In Spain, a crackdown on Basque separatists

Times Staff Writer

Amid a bitterly divisive campaign for next month's national elections, the Spanish government is cracking down on Basque separatists and their potential ballot-box voice with a string of arrests and the banishing of political parties.

The police and judicial actions underscore a sobering backdrop to the March 9 elections: the collapse of a landmark truce with the armed Basque organization ETA that had appeared to have ended the decades-old conflict. There are no negotiations or other prospects for peace on the horizon.

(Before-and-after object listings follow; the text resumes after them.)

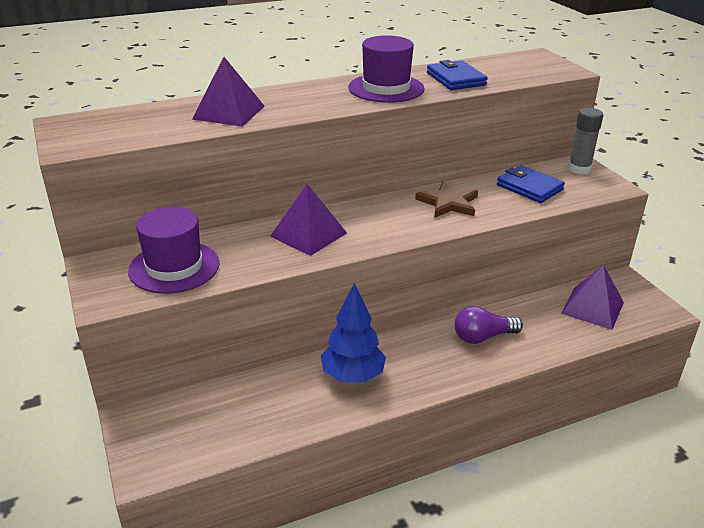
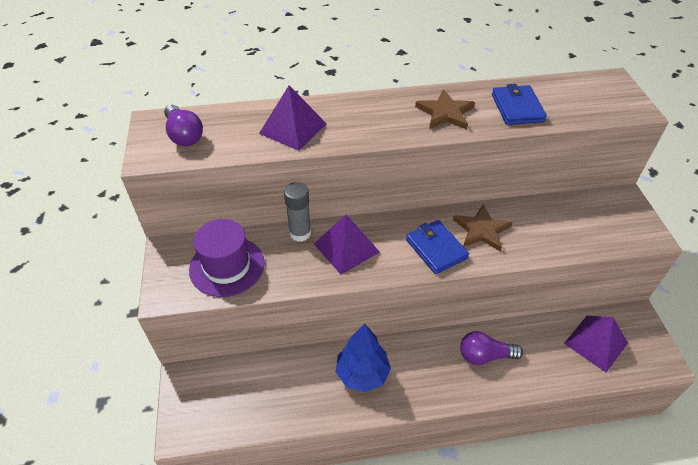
camera: 15 degrees right, 15 degrees up
(105, 128) = (184, 135): none -> purple light bulb
(386, 88) = (445, 113): purple hat -> brown star
(529, 187) = (565, 222): blue wallet -> blue wallet (436, 249)
(579, 169) = (622, 206): grey glue stick -> grey glue stick (300, 233)

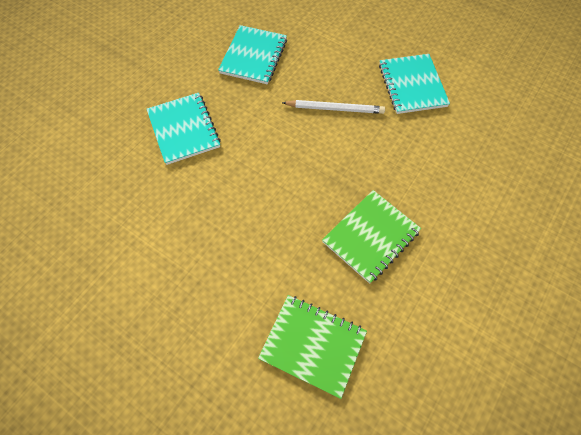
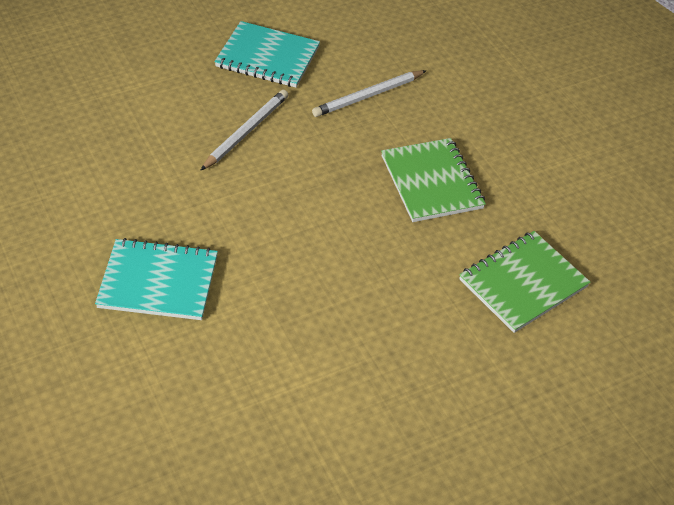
camera: 65 degrees left, 15 degrees down
(253, 56) = (98, 165): turquoise notebook -> none
(425, 158) = (368, 96): none -> white pencil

That will exacerbate tensions in the contest for a new parliament and prime minister, elections already threatened by possible violence, according to officials. Three days before the last national elections here, in 2004, Islamic militants killed nearly 200 people in the deadliest terrorist attack in continental Europe in recent years.

Spanish authorities this week arrested 14 people suspected of being members of ETA's political wing, a banned party called Batasuna.

Acting on a request from the government of Prime Minister Jose Luis Rodriguez Zapatero, a high court judge, Baltasar Garzon, directed a series of nighttime raids rounding up the suspects. On Wednesday, Garzon interrogated the 14, who are suspected of attempting to reconstitute the leadership of Batasuna, which was largely dismantled late last year.

Garzon ordered 11 of the 14 to be imprisoned pending charges; the other three were released on bail.

In a separate move, Garzon also slapped crippling restrictions on two other Basque parties -- Basque Nationalist Action, or ANV, and the Communist Party of the Basque Lands, or PCTV -- because of alleged ties to Batasuna. They are barred from political activity for three years and their bank accounts frozen -- meaning, among other things, that they cannot field candidates in next month's elections.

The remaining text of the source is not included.